Ibrahim tries to put the recent violence into perspective, pointing out that in the seventh century, when Islam burst onto the scene, many of the lands it conquered had a Christian majority – from Syria in the east to Spain in the west.
“That countries like Syria and Egypt are now Muslim majority is a testimony to the fact that Christians have been going the way of the Jews, though, because of their [Christians’] very large numbers that they started with, it’s obviously taking longer,” he said.
In a recent article, he wrote about the kidnapping of Wahid Jacob, a young Christian deacon who had served at St. John the Baptist Church in Asyut, Egypt.
Jacob was abducted on August 21, and his kidnappers demanded a ransom in the range of $171,000. His family was unable to pay such an exorbitant sum; he was subsequently executed, and his body was found in a field with signs of torture.
This phenomenon is increasingly common, Ibrahim said, adding that some victims were killed even after a ransom had been paid.
He cited the fate of six-yearold Cyril Joseph, who was kidnapped in May, murdered and thrown into the toilet even though his family had paid approximately $4,300 for his release.
In Syria, Christians fear the Islamist-led opposition and, to protect their best interests, have tended to support Syrian President Bashar Assad.
The battle for the Syrian Christian town of Maaloula continued on Wednesday, according to a BBC report, despite claims by the government that it had retaken it.
The majority of the town’s 3,300 residents have fled to safer parts of the country, such as Damascus, according to the report. Nusra Front fighters, linked to al-Qaida, have desecrated churches and statues they had claimed.
The million or so Christians in Iraq have suffered enormously since the Western invasion in 2003, and it is estimated that approximately half of that population has left.
At the beginning of the 20th century, Ibrahim said, “Christians accounted for some 20 percent of the population in the Middle East; today, 2 percent.”

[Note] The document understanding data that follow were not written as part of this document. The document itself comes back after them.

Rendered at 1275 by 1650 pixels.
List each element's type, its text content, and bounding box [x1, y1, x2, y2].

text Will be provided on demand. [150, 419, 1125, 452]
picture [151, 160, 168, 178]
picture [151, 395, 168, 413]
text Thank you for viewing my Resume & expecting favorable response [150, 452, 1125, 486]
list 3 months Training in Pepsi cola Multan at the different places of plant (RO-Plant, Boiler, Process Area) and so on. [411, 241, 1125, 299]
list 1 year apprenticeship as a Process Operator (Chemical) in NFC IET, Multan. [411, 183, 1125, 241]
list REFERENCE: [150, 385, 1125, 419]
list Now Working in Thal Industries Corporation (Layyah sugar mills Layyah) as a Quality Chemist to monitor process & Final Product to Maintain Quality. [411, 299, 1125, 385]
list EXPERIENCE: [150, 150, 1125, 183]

If this trend is not reversed, “Christians may well disappear entirely from the Middle East,” he stated.
The Post asked if the current wave against radical Islam, with Sisi’s takeover in Egypt and protests in Tunisia against the Islamist-led government, was helping Christians.

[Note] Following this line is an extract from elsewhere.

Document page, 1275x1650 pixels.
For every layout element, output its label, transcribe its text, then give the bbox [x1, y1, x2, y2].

Ibrahim responded that in the long run, this development is positive, but in the short term, “Christians are suffering more now than at any other time in the modern era,” with much of it due to Brotherhood reprisals in Egypt.

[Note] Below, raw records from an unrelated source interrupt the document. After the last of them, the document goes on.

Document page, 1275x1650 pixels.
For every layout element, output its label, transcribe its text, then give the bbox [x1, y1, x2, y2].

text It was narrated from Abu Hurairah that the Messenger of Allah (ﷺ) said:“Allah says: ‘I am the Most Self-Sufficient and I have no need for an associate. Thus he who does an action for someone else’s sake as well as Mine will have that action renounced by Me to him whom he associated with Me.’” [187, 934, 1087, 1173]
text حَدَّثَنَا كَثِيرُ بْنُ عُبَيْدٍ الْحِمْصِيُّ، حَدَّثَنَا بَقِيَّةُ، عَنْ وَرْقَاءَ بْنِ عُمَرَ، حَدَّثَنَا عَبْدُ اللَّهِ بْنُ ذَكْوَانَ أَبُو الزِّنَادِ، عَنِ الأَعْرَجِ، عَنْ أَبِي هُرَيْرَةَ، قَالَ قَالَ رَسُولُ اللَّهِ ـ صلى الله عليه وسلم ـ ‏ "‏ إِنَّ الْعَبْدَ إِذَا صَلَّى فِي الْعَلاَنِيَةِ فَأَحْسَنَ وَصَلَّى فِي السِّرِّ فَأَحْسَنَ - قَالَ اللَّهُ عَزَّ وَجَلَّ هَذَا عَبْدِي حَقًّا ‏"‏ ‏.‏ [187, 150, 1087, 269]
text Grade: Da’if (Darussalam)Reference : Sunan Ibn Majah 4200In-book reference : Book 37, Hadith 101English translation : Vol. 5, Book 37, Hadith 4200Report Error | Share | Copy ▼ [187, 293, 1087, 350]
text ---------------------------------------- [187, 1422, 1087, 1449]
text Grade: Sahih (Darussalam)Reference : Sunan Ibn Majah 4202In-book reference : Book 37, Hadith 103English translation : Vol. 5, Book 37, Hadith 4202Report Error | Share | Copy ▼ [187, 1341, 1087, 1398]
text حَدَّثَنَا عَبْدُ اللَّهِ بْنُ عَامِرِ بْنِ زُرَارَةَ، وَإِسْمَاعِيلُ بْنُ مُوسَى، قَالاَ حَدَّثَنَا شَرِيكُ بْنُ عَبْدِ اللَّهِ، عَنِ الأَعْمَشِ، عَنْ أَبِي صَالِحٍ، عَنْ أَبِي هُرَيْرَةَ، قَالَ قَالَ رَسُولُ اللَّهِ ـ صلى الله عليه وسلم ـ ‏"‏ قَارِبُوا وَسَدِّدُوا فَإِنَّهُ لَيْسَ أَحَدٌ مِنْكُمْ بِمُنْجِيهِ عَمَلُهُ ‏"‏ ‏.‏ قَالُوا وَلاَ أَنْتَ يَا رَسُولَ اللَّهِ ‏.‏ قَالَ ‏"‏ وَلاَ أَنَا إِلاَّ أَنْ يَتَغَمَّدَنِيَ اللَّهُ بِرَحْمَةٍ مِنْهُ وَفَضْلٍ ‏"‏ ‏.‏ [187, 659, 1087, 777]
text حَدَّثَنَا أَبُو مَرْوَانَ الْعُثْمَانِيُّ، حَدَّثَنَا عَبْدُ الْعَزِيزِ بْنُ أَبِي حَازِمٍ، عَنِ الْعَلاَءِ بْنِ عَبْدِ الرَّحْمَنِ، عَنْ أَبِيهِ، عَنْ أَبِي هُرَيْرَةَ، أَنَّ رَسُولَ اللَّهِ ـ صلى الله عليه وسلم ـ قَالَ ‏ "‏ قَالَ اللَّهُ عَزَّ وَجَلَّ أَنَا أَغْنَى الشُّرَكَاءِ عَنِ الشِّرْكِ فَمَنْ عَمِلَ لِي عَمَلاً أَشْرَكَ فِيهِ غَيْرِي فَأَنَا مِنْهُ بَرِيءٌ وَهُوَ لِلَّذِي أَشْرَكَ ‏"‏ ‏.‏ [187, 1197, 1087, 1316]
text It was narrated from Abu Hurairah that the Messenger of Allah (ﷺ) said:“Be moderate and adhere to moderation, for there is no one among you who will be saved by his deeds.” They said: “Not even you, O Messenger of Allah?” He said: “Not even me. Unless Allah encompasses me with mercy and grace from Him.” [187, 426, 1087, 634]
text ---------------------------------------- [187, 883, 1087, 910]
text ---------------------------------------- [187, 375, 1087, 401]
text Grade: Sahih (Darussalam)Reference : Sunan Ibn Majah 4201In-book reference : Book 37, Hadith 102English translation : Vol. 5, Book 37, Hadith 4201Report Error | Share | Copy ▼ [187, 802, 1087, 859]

“What is important is that Muslims themselves – moderates, secularists, liberals – are rejecting the Islamist agenda and its Brotherhood purveyors,” he said, adding, “if they continue and do not give in and ultimately root out the Islamist cancer, things will eventually be much better for the Copts, or so one hopes.”
Asked if there are any powerful countries moving to protect Christians in the region, he observed that the country most active in dealing with this issue is Russia and that President Vladimir Putin has been speaking directly about the problem.
The Russian Orthodox Church has been involved in raising funds to aid the region’s Christians. In a speech at a meeting with Orthodox churches in Moscow, Putin said: “As a result of the tragedy happening in Syria today, we face a terrible tragedy of losing the Christian presence in that country. If it does take place, the neighboring countries will not stand aside. We cannot allow having the Christian presence devastated in the Middle East. It will be a civilizational catastrophe.
Our sources are from there, our faith is from there [and] the old Patriarchates are there,” he said, as quoted by the Pravmir website.
On the other hand, he said, governments in the West tend to “gloss over this phenomenon, if not enable it, through their inexplicable support for the Muslim Brotherhood in places like Egypt and in Syria by supporting the Islamist-dominated opposition.”